:: Extrait à lire ::

RZA
Article de Philippe Morrison paru dans le numéro 15 de TRIBECA 75 ( Novembre 1998 )
"Hollywood n'en avait rien à faire de produire Bobby Digital, alors j'ai du le faire de manière totalement indépendante avec mes thunes. Mais, à la fin j'ai du arrêter les frais car j'avais déjà englouti près d'un million de dollars en tout et il reste le montage à faire". Ce fim sortira directement en vidéo mais RZA s'est engagé à le faire distribuer en France. En effet, lorsque RZA ne produit pas les disques de ses potes du Wu-Tang Clan, qu'il ne collabore pas avec Bjork, qu'il ne gère pas son petit empire des Wu-Tang Productions (disques, vêtements), il trouve encore le temps de réaliser, de jouer et de composer pour son premier film Bobby Digital, l'histoire d'un black du ghetto devenant un superhéro grâce au Honeydip qui rend digital son cerveau. Imaginez donc une rencontre entre Shaft et Toxic Avenger, d'autant plus qu'il est en contact avec Isaac Hayes pour la B.O. "Je voulais composer une bande originale d'anthologie parce que quand tu écoute ces B.O de films Blackploitation, il y a cette vibe que je recherchais". Bien sur, on y retrouve dans les featurings de l'album toute la clique de Method Man à Ghost Face Killah avec peut-être un peu plus de filles (Angela Robertson), c'est le coté glamour de Bobby Digital mais l'album paraît plus léché même si quelques morceaux de bravoure hardcore (N.Y.C Everything) rétablisse une balance bienvenue.

:: Lignes fournies ::
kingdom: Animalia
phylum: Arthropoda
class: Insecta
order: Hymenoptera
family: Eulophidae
==
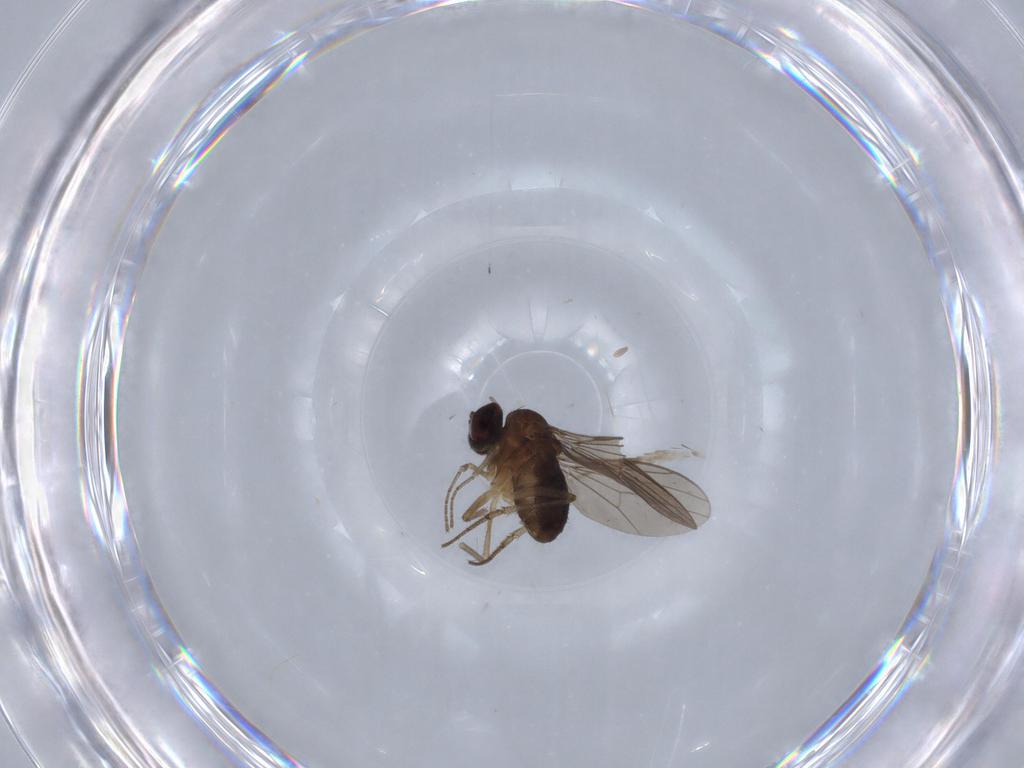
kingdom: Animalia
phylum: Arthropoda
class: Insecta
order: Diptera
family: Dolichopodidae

:: Consigne de travail A ::
Dans l'article sur RZA, réécrivez sous forme de liste le paragraphe qui commence par « "Hollywood n'en avait rien à faire ». Conservez ses faits principaux.
:: Consigne de travail B ::
Rédigez la suite de l'article sur RZA, à partir de sa dernière phrase.
Ces lignes proviennent d'une autre source.

:: Réponse finale A ::
- Hollywood ne voulant pas produire Bobby Digital, RZA l'a financé seul, avec son argent.
- Il a dû arrêter les frais après avoir dépensé près d'un million de dollars, alors que le montage reste à faire.
- Le film sortira directement en vidéo, et RZA s'est engagé à le faire distribuer en France.
- En plus de produire les disques du Wu-Tang Clan, de collaborer avec Bjork et de gérer les Wu-Tang Productions (disques, vêtements), il réalise ce premier film, y joue et en compose la musique.
- L'histoire : un black du ghetto devient un superhéros grâce au Honeydip, qui rend son cerveau digital.
- L'ensemble évoque une rencontre entre Shaft et Toxic Avenger, et RZA est en contact avec Isaac Hayes pour la B.O.
- RZA voulait une bande originale d'anthologie, avec la vibe des B.O. des films de Blackploitation.
- En featuring sur l'album, on retrouve toute la clique, de Method Man à Ghost Face Killah, avec un peu plus de filles (Angela Robertson).
- L'album paraît plus léché, mais quelques morceaux hardcore, comme N.Y.C Everything, rétablissent l'équilibre.

:: Réponse finale B ::
L'un des derniers du Wu-Tang Clan à sortir son premier album solo, RZA a composé ces morceaux dans des chambres d'hotels entre L.A, New York ou bien Atlanta; d'ailleurs dans un coin de sa suite d'hotel on retrouve son séquencer et une petite table de mix 8 pistes. Mais, il semble qu'il ne faille pas trop prendre au sérieux Bobby Digital puisque son premier véritable album solo sous son nom est prévu au début de l'année prochaine. "Le titre de mon album solo est : The Cure. On peut le voir comme une continuation de Sunshower, le morceau qui figure sur le second album du Wu-Tang Clan. Ce morceau est vraiment à la base de RZA. Ce qui est drôle c'est que ce morceau n'est qu'un bonus track pour l'europe. Je n'ai pas voulu le mettre sur le pressage américain car ils ne le méritent pas encore. Ca serait comme de donner du caviar aux cochons".
En fait, RZA s'anime quand il parle de ceux qu'ils l'ont influencé. De GZA "celui qui m'a éclairé" au couple Martin Luther King/MalcomX jusqu'à Robert et John Kennedy!! Puis, tout en avalant une bouchée de spaghetti à la bolognaise, il ne cesse de louer les mérites du producteur de Stax : Willie Mitchell ou bien l'injustement méconnue Ann Peebles. RZA nous surprend quand il parle de son amour pour la sonorité du piano et de son admiration pour les jazzmen Bill Evans et Thélonius Monk. "Je suis plutôt intéressé par la manière dont il frappait les touches de son piano, avec son coude par exemple, mais ça ne m'intéresse pas de recréer les mêmes parties musicales".
Mais, RZA est devenu en quelques années également, après son expérience malheureuse en 1991 sous le nom de Prince Rakeem, un businessman redoutable grâce à l'utilisation des "mathématiques" cette enseignement métaphysique obscure de la Nation of Islam selon laquelle seul 5% des hommes sont dépositaires de la connaissance. "Les Mathématiques sont ma clef pour aborder le business. Puis, j'ai lu des bouquins sur l'industrie du disque. J'ai emmagaziné vite, et j'ai compris de plus en plus de choses à ce propos en me faisant avoir au début. Maintenant, tu ne peux pas me tromper. Je te laisserai me baiser au début si je vois que c'est ce que tu veux et puis quand tu devras aller pisser je te baiserai".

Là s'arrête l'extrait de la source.